O Brasil no Haiti é destaque geralmente quando são realizadas reportagens sobre ajuda humanitária e apoio à população civil. Porém na divisão de tarefas da ONU essas não podem, por assim dizer, serem consideradas atividades prioritárias. O Batalhão de Infantaria de Força de Paz do Brasil (BRABAT) tem a responsabilidade principal sobre a segurança de determinadas áreas de Porto Príncipe, diga se de passagem, as mais violentas. Papel esse muito bem cumprido e tido como exemplar entre as forças de paz.

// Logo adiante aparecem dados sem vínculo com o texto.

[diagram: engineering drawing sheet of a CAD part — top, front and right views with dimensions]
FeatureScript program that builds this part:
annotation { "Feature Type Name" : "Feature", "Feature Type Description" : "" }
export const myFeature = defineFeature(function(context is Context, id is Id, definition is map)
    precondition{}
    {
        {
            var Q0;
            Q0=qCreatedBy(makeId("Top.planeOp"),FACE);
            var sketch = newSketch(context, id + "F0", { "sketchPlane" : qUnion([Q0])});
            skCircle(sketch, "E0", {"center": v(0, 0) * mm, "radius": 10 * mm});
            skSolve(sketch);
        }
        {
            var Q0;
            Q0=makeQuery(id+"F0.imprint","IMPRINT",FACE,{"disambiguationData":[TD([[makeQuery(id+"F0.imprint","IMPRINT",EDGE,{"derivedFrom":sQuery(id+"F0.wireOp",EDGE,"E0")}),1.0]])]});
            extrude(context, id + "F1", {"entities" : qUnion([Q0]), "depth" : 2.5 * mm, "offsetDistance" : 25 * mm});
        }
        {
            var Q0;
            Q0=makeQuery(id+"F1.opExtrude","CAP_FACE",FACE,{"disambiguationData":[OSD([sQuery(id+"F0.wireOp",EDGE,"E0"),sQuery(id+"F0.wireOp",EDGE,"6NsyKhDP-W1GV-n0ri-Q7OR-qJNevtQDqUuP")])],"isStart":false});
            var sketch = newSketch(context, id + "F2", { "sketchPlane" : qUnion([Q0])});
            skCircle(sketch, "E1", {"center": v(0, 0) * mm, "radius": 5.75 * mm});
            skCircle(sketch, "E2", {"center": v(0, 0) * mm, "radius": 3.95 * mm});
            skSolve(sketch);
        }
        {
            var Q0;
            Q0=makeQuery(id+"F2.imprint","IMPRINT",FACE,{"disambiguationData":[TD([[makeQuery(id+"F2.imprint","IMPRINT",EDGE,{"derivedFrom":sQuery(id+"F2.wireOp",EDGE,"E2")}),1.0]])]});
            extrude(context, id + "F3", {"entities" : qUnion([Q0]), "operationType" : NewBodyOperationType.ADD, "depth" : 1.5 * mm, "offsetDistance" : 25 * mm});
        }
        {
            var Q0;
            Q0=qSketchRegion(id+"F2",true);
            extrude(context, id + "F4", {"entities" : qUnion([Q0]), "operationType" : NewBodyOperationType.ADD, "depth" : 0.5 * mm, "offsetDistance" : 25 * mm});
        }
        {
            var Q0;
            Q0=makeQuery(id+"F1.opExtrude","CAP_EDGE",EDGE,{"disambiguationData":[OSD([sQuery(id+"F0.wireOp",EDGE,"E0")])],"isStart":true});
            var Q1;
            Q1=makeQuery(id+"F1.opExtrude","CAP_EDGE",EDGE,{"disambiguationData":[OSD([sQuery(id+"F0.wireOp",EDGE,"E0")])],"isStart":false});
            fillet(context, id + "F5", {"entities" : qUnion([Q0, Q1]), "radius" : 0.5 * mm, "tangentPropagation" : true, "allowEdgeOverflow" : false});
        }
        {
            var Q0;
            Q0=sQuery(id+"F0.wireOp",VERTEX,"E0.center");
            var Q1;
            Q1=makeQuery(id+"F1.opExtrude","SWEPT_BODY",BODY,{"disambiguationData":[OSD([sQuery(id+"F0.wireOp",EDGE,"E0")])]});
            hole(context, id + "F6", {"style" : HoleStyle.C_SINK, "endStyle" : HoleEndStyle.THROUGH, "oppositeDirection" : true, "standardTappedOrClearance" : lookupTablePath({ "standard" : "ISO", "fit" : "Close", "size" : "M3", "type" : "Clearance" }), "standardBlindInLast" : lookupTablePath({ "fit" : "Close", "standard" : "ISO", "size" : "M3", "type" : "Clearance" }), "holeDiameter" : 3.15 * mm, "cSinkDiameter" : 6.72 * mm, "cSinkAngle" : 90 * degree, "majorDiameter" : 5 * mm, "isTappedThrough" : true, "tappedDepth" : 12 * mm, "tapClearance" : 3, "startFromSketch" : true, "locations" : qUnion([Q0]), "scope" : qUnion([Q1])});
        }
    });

Associado às responsabilidades sobre a segurança o Brasil presta assistência humanitária de forma reduzida e em muitos casos voluntariamente e por vezes “contrariando” os orientações da ONU. Em algumas reportagens feitas por emissoras de televisão foram mostradas atividades de militares brasileiros em um orfanato que situa-se na área de responsabilidade (AOR) do Siri Lanka. Essas imagens quando veiculadas no Brasil causam grande comoção dos telespectadores por transmitir uma ideia de aquilo é rotina e prioridade para nossas tropas. Na realidade essa atividade, especificamente, é realizada por alguns poucos militares voluntários e sem o consentimento da ONU por se tratar de uma ajuda humanitária (CIMIC) realizada fora da AOR do Brasil.
O militar que se dispor a realizar serviço voluntário e humanitário encontrará a oportunidade, sobretudo por estarmos falando de um país completamente destruído e de uma população que vive abaixo da linha de pobreza. Mas o militar que vai pensando que isso é uma rotina geralmente se decepciona.
Cabe lembrar e ressaltar que a atividade fim do Brasil no Haiti, que é garantir a segurança, é de extrema importância e de imensurável relevância e necessidade para o Haiti e para a MINUSTAH. Grandes progressos foram alcançados pelas tropas brasileiras, foram alcançadas estabilidade e segurança em áreas que até então eram impossíveis de serem acessadas por estrangeiros e com graves problemas relativos à segurança da população civil. O trabalho e êxito alcançados Brasil são, provavelmente, os mais significativos resultados entre os países participantes da MINUSTAH.

Brasil X ONU
Muito se questiona porque o Brasil, que possui tantos problemas internos, regiões violentas e miséria está ajudando tanto uma outra Nação. A história é longa mas resumidamente é mais ou menos isso:
Em 2004, ano de implantação da MINUSTAH, o governo brasileiro estava em disputa por uma assento definitivo no Conselho de Segurança das Nações Unidas. Tomar frente da força militar da MINUSTAH seria uma perfeito cartão de visita ou um lobby para impulsionar a candidatura brasileira. Porém a Missão que era prevista para seis meses, já está em quase nove anos e sem previsão de terminar.
Hoje mesmo com a prevista redução do número de militares em solo haitiano, o Brasil não sabe como sair de lá. Assumiu-se uma responsabilidade que por conveniência é amplamente apoiada pelos  Estados Unidos, sobretudo por ser na realidade um problema externo a menos para os o governo norte americano. Passada a luta por conseguir o almejado assento no Conselho de Segurança, o Brasil não conseguiu a vaga preterida e assumiu uma responsabilidade que não tem como abandonar. Hoje o Haiti é um fardo muito pesado que o Brasil não pretende mais carregar.
Existe uma importante contra partida da ONU no custeio das tropas brasileiras na ilha. Porém ainda assim uma importante parcela do orçamento do Ministério da Defesa é destinada ao preparo e manutenção dos militares brasileiros. O adestramento da tropa é talvez a maior herança que as Forças Armadas podem alcançar com a Missão. A cobrança de explicações por determinados seguimentos da sociedade é talvez o preço mais alta que o governo paga pelo status de estar no Haiti.